Sta il fatto che, in quegli anni (2012 e ’13), anche se non certo a causa della sola politica finanziaria, l’Italia sperimentò una caduta del Pil ben maggiore di quella dell’Eurozona: 3,9 contro l’1,1 per cento del Pil. Ma scorporando il dato italiano la perdita dell’Eurozona sarebbe stata anche minore. A dimostrazione del fatto che la conoscenza dei meccanismi fiscali è estremamente importante, ma che, al tempo stesso, non si può prescindere da una valutazione di più ampio respiro del quadro macroeconomico, prima di assumere qualsiasi decisione di carattere fiscale. Le quali, come ricordava un documento della Commissione europea di un paio d’anni fa, devono essere “valutate in base a quattro priorità: la promozione degli investimenti; il sostegno all’occupazione; la riduzione delle disuguaglianze; la garanzia dell’adempimento degli obblighi tributari”.

Da questo punto di vista non è molto comprensibile la chiamata in causa di Carlo Cottarelli, visto che nell’articolo criticato (“Tagliamo la giungla fiscale”, Repubblica, 1° ottobre) non c’è alcun riferimento alla “riforma Cosciani del 1972 – 73”, richiamata dai due autori. Riforma, quella di Cosciani-Visentini, alla quale, invece, è il caso di fare riferimento, come del resto ha fatto Giavazzi (“I passaggi necessari sul fisco”, Il Corriere della sera, 1 giugno 2020) per sottolinearne le novità di metodo, rispetto ai cambiamenti che pure, da allora, sono intervenuti nella legislazione italiana e richiamati con puntiglio dai due autori.

┄┄┄┄┄┄

### ESERCIZI
A) Si trascriva fedelmente la parte del brano citato che comincia con "Da questo punto" e prosegue fino a "puntiglio dai due autori.".
B) Secondo il brano citato, di quanto calò il Pil italiano negli anni 2012 e 2013, e di quanto quello dell'Eurozona?
C) Si traduca in inglese la seguente frase del brano citato: "Ma scorporando il dato italiano la perdita dell’Eurozona sarebbe stata anche minore."
Le risposte vanno ricavate unicamente dal brano citato.

### INSIEME DI DATI
┄┄┄┄┄┄

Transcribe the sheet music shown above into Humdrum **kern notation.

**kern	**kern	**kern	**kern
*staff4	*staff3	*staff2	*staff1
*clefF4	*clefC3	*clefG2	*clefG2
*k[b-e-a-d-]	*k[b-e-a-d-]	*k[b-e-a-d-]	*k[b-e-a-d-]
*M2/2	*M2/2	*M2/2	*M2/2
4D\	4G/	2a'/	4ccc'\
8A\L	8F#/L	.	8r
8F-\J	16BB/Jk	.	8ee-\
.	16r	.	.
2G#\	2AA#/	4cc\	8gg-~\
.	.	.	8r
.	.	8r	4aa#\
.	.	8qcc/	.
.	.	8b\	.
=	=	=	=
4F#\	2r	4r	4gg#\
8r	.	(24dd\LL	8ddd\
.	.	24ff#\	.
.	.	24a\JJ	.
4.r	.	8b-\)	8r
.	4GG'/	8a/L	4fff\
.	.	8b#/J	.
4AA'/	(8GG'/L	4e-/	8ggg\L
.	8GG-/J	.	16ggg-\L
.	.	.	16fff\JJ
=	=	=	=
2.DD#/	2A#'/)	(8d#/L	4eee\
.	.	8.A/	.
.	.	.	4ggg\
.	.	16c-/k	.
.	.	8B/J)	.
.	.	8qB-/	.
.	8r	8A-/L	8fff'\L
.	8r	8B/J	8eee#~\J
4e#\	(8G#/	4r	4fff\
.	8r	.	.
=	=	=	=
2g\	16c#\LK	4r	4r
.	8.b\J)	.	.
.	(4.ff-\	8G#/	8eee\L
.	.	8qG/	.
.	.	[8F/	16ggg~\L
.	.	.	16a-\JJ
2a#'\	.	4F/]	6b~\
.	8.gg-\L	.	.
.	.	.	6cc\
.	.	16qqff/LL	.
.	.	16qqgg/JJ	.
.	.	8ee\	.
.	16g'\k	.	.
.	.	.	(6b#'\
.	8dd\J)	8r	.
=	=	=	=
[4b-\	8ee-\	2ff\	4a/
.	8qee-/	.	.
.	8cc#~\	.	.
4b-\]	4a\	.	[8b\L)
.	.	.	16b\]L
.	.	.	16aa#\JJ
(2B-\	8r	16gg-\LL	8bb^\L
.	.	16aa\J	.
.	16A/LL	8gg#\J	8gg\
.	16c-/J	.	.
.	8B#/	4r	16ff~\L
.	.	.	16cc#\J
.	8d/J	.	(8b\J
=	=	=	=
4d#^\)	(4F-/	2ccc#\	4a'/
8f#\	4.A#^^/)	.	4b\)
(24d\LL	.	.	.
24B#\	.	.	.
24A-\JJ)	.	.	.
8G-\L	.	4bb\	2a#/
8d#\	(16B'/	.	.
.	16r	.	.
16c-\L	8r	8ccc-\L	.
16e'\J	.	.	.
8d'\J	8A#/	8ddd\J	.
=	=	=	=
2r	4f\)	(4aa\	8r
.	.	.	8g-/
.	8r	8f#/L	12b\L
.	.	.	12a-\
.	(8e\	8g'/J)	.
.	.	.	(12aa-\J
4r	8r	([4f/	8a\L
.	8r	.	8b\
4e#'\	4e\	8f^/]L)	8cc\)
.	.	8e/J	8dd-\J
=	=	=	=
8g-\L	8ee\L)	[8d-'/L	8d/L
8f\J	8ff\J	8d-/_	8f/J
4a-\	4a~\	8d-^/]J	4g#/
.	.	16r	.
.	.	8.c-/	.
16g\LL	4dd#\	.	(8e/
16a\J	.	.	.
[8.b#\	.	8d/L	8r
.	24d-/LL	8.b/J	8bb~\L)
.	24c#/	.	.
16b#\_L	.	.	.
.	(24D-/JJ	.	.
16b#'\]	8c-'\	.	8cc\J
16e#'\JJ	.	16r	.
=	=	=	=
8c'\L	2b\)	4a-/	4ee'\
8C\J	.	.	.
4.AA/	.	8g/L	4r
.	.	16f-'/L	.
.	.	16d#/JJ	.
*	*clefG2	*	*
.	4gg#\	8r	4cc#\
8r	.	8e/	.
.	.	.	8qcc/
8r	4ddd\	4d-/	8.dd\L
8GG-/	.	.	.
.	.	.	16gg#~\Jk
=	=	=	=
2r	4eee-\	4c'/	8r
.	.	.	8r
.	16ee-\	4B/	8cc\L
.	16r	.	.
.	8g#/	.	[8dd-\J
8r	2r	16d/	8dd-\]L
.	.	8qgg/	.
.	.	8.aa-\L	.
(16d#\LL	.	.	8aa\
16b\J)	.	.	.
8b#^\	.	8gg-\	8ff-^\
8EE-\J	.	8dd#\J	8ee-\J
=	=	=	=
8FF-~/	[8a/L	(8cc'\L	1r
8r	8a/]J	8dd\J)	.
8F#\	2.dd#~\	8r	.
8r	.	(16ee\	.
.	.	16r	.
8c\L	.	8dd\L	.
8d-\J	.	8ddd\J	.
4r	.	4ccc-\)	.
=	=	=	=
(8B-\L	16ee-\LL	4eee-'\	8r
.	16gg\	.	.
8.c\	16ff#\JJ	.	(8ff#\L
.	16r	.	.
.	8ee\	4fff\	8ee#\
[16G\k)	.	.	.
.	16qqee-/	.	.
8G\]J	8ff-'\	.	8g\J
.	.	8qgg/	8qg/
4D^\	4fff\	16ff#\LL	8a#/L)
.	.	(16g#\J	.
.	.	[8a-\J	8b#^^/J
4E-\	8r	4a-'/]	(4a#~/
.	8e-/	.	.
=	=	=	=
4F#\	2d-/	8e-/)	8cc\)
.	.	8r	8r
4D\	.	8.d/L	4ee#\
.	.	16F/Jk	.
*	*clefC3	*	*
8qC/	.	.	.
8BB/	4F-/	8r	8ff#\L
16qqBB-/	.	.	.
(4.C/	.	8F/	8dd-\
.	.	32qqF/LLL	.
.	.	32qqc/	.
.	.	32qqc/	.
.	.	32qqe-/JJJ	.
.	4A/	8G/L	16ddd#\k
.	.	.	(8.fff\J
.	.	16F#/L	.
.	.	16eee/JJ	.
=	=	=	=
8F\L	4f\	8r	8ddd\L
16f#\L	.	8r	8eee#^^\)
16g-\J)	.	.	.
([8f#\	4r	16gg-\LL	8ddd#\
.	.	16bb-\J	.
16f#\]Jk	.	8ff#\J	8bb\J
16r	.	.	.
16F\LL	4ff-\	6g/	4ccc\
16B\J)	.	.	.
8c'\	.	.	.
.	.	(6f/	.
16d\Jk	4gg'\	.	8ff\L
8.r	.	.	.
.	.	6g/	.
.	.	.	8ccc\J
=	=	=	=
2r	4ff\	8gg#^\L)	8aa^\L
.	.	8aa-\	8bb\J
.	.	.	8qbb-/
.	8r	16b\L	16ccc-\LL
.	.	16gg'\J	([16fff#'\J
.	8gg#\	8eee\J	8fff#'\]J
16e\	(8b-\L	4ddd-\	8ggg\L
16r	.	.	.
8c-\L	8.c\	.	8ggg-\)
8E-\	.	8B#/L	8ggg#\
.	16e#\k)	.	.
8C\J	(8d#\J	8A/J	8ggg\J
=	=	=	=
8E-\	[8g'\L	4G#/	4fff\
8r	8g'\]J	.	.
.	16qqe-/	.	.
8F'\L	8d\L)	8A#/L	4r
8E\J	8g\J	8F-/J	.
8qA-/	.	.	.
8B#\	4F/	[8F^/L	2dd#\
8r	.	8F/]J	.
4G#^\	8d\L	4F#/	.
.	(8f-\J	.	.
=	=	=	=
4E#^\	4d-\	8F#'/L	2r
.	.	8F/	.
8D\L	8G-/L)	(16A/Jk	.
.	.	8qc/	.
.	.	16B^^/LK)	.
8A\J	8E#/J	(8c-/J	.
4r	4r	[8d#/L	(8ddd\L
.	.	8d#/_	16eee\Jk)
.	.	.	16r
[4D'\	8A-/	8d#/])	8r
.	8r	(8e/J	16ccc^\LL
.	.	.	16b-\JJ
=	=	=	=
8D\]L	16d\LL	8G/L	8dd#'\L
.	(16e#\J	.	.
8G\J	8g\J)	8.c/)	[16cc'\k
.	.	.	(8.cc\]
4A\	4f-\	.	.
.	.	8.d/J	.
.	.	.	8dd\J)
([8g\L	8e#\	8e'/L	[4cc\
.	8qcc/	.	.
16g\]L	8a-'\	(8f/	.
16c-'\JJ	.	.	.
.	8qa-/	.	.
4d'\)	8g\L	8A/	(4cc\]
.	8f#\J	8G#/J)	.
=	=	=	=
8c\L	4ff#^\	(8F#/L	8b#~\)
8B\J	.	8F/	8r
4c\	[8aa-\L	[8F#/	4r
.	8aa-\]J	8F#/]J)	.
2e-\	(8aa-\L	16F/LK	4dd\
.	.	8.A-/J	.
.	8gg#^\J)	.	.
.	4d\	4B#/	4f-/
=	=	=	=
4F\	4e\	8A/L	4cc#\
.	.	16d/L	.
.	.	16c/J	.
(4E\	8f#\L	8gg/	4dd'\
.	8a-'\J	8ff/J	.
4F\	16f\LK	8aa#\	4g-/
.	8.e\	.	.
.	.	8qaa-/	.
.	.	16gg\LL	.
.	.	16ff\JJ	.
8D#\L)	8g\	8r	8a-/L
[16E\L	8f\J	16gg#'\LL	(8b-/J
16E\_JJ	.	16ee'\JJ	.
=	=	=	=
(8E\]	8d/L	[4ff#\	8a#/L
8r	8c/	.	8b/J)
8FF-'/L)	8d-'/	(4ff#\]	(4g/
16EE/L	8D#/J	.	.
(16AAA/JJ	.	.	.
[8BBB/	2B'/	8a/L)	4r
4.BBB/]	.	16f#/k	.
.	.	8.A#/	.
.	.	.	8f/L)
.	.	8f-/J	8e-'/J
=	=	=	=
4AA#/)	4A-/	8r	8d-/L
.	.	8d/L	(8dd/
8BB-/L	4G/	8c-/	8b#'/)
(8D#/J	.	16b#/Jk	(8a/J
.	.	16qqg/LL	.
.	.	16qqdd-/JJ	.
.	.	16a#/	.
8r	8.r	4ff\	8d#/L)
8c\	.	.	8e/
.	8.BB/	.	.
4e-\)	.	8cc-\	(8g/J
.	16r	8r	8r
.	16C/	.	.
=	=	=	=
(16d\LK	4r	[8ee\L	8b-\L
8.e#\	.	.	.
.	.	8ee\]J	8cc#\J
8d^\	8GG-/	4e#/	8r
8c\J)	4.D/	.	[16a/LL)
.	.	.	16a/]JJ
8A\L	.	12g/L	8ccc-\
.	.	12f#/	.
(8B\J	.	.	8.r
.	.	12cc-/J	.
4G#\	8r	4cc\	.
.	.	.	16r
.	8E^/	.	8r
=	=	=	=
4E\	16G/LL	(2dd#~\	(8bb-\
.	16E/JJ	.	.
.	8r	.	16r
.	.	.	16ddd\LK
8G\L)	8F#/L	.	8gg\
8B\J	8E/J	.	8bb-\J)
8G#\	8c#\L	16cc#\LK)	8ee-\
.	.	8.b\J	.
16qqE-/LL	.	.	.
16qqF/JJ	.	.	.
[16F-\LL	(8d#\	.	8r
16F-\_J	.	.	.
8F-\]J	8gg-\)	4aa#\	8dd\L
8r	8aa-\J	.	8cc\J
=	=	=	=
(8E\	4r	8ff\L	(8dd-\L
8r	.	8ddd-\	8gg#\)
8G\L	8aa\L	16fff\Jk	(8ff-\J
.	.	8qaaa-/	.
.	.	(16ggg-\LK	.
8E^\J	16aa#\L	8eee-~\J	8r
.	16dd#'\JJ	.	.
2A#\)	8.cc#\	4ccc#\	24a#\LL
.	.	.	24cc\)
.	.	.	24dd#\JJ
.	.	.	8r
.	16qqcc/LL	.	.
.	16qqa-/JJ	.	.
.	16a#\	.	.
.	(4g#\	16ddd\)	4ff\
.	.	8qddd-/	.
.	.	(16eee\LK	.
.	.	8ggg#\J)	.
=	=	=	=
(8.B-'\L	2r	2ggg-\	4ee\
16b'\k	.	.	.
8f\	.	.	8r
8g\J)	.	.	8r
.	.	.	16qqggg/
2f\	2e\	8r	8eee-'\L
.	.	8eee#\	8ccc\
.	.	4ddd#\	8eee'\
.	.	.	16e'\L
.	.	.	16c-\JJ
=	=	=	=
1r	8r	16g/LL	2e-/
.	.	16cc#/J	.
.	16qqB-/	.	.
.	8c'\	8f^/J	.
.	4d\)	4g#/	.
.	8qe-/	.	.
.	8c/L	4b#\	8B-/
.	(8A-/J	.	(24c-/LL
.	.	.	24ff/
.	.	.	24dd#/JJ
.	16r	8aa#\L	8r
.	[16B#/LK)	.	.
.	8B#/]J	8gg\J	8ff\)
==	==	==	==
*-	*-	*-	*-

┄┄┄┄┄┄

### SOLUZIONI
A)
Da questo punto di vista non è molto comprensibile la chiamata in causa di Carlo Cottarelli, visto che nell’articolo criticato (“Tagliamo la giungla fiscale”, Repubblica, 1° ottobre) non c’è alcun riferimento alla “riforma Cosciani del 1972 – 73”, richiamata dai due autori. Riforma, quella di Cosciani-Visentini, alla quale, invece, è il caso di fare riferimento, come del resto ha fatto Giavazzi (“I passaggi necessari sul fisco”, Il Corriere della sera, 1 giugno 2020) per sottolinearne le novità di metodo, rispetto ai cambiamenti che pure, da allora, sono intervenuti nella legislazione italiana e richiamati con puntiglio dai due autori.

B) Il Pil italiano calò del 3,9 per cento, quello dell'Eurozona dell'1,1 per cento.

C) But if the Italian figure were excluded, the Eurozone's loss would have been even smaller.